This is a seemingly basic problem I haven't been able to right with a fair amount of trial and error. I have a kernel which makes use of two global r/w buffers and one local - it takes input from the first buffer, does a pseudo-sort on it using the second buffer for interim storage, and ultimately copies it back to the first in a certain order. (Stripped) code is as follows:
struct PACKET_POINTER {
int packetIndex;
int currentCell;
};
#define RPC_DIV_BUCKET 100
__kernel void PseudoSort(__global struct PACKET_POINTER * in,__global struct PACKET_POINTER * out, __local struct PACKET_POINTER * aux) {
int i = get_local_id(0);
int wg = get_local_size(0);
int gid = get_global_id(0);
int offset = get_group_id(0) * wg;
aux[i] = in[i+offset];
barrier(CLK_LOCAL_MEM_FENCE);
//-----
//Irrelevant code block here
//-----
out[(gid%1024)*RPC_DIV_BUCKET + (gid/1024)] = aux[i];
}
Retrieving the contents of the "out" buffer in the parent C program happens without issue. However, when I add the following lines to the kernel:
barrier(CLK_GLOBAL_MEM_FENCE);
in[gid] = out[gid];
and attempt to read the "in" buffer, it turns up mostly garbage values on first execution, but will have the expected data if the .exe is run a second time without modification. I have a clFinish(commands) call between the kernel call and buffer read, so it should be running to completion before any read attempts. Something obvious I'm missing here? Appreciate the help in advance - will post a solution if I happen upon it before then.
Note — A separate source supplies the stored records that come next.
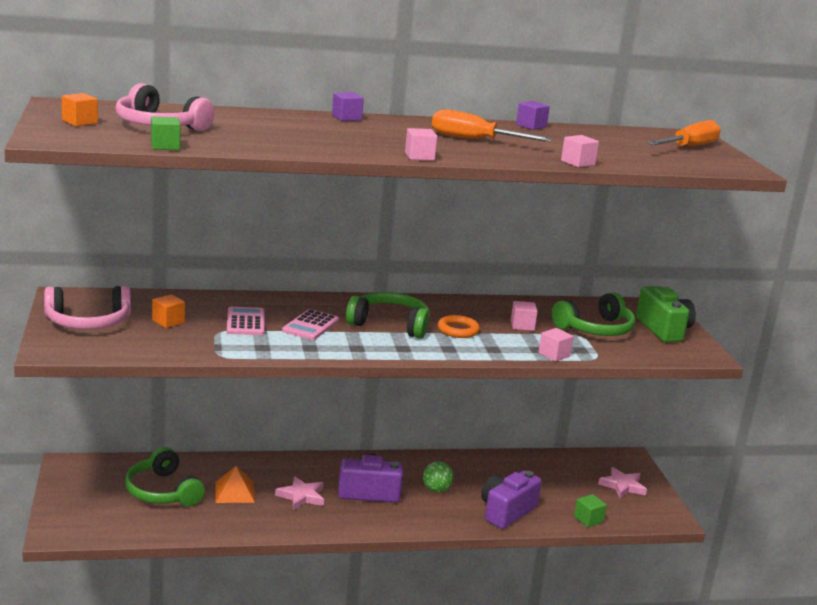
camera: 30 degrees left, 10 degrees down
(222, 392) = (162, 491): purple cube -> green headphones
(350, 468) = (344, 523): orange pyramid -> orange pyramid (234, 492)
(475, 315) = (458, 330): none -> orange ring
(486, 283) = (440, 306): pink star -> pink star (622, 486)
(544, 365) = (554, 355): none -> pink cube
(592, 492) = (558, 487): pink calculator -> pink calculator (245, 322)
CLK_GLOBAL_MEM_FENCE only syncs within a workgroup. There is no way to place a barrier that would sync across all workgroups (e.g it only syncs across those threads which have identical group_id).
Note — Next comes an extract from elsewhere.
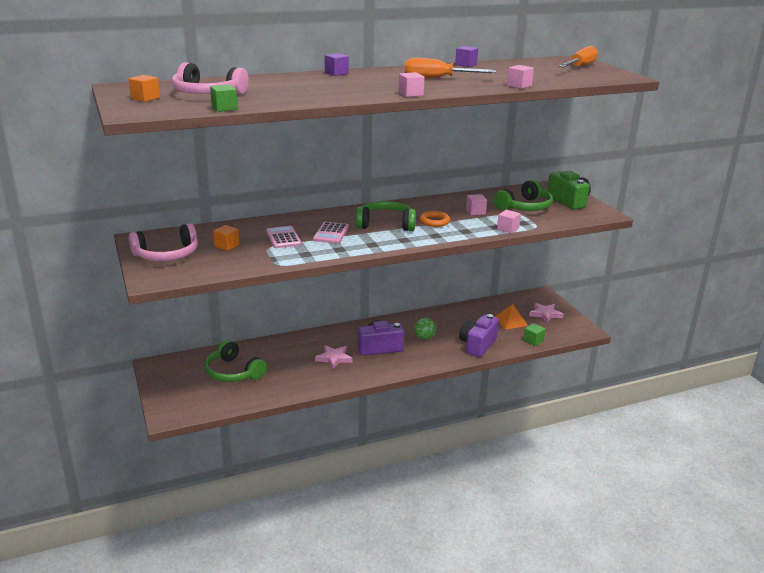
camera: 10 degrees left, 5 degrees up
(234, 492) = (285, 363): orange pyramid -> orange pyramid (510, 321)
You have a race condition there. As an example when global_id is 1 a write goes into out[100]. Then that particular thread reads from out[1] and writes to in[1]. However out[1] is written only at global_id 1024. Which is almost certainly in a different workgroup. So you will read garbage as the first workgroup is going to finish before the out[1] is ever going to get written.